The render files can take up a lot of space. Especially if you color correct and it has to render the whole clip, your storage space may take a hit on your SSD. I have the same setup and just have both my projects and events folder on my 750gb drive in the optical bay. It all really depends on how long and how many projects you are working on at a time. For example, right now my events folder is 176GB, my projects folder is 96GB. One project that is over an hour long and has color correction taking up 50GB+.
 
The render files can take up a lot of space. Especially if you color correct and it has to render the whole clip, your storage space may take a hit on your SSD. I have the same setup and just have both my projects and events folder on my 750gb drive in the optical bay. It all really depends on how long and how many projects you are working on at a time. For example, right now my events folder is 176GB, my projects folder is 96GB. One project that is over an hour long and has color correction taking up 50GB+.

Getting ready to do the same setup in my early 2011 15" MacBook Pro.
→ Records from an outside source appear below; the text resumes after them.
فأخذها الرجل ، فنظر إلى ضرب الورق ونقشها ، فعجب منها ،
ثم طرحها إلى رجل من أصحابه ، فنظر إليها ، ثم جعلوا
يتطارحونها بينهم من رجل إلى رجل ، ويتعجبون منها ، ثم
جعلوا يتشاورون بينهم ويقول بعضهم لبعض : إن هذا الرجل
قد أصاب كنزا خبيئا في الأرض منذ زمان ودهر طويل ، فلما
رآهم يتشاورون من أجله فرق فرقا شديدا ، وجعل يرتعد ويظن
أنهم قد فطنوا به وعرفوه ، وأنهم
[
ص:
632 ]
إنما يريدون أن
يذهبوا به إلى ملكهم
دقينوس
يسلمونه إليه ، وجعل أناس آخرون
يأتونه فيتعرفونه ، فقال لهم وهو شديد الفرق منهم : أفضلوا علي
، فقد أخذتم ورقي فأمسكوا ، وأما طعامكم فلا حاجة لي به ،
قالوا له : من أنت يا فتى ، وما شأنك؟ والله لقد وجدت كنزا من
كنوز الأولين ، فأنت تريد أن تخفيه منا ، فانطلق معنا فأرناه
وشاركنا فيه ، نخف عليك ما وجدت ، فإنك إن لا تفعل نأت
How do you like your "SSD Boot/HDD in the optical bay" setup?
 
You can trick your system to use the root first.
Then move the Final Cut Events and Final Cut Project folders in the top root of any drive (good drive that is).
Then delete the original folders off your main.
When you boot up FCPX, you would see your root but no projects/events are on it.
I have to deal with that all the time with personal/work and even when I teach FCPX at local college.
 
Getting ready to do the same setup in my early 2011 15" MacBook Pro. How do you like your "SSD Boot/HDD in the optical bay" setup?
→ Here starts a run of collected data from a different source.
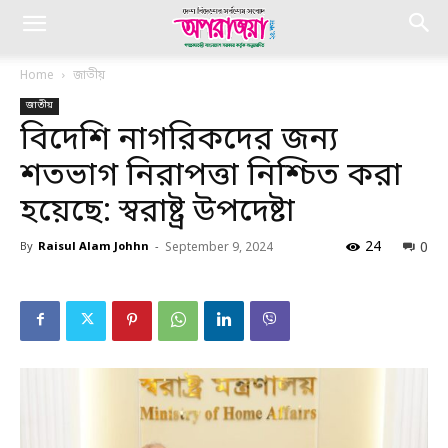
Home
জাতীয়
জাতীয়
বিদেশি নাগরিকদের জন্য
শতভাগ নিরাপত্তা নিশ্চিত করা
হয়েছে: স্বরাষ্ট্র উপদেষ্টা
24
0
By
Raisul Alam Johhn
-
September 9, 2024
I love it. It makes me want to upgrade though to a quad core because I know that the dual core I have is the only major thing slowing me down during editing. I might upgrade my early 2011 13" mbp to the high end early 2011 mbp. I'd maybe consider getting a 256gb drive next time with the price drop recently if you watch for good deals regularly. I'm fine with the 128gb, but it would never hurt to have more flexibility with space.
 
The render files can take up a lot of space. Especially if you color correct and it has to render the whole clip, your storage space may take a hit on your SSD. I have the same setup and just have both my projects and events folder on my 750gb drive in the optical bay. It all really depends on how long and how many projects you are working on at a time. For example, right now my events folder is 176GB, my projects folder is 96GB. One project that is over an hour long and has color correction taking up 50GB+.

So it was no big deal to get FCPX to keep it's data on the 750? If so that's gonna be great. I have a 120gb, going to do a fresh install once my optibay turns up on the scene.
 
No not at all, it's all done in FCPX. Once you have both hard drives installed they will both show up in the events and projects area inside FCPX. Once they are there you can just click and drag an event that is on your SSD and move it to your HDD and it will copy it. The same thing goes for the project library. The other thing to be aware is if you want to create a new project or event, make sure you HDD is selected instead of the SSD. Also, be aware that once you drag a project/event from your SSD to your HDD, although it will appear immediately, you have to give it time to copy over so don't delete the project/event from your SSD.

If you view your HDD in finder, you will see there will be two new folders: Final Cut Events and Final Cut Projects with all the media inside the folders. I'd double check it's all there before deleting the original project/event on the SSD in FCPX.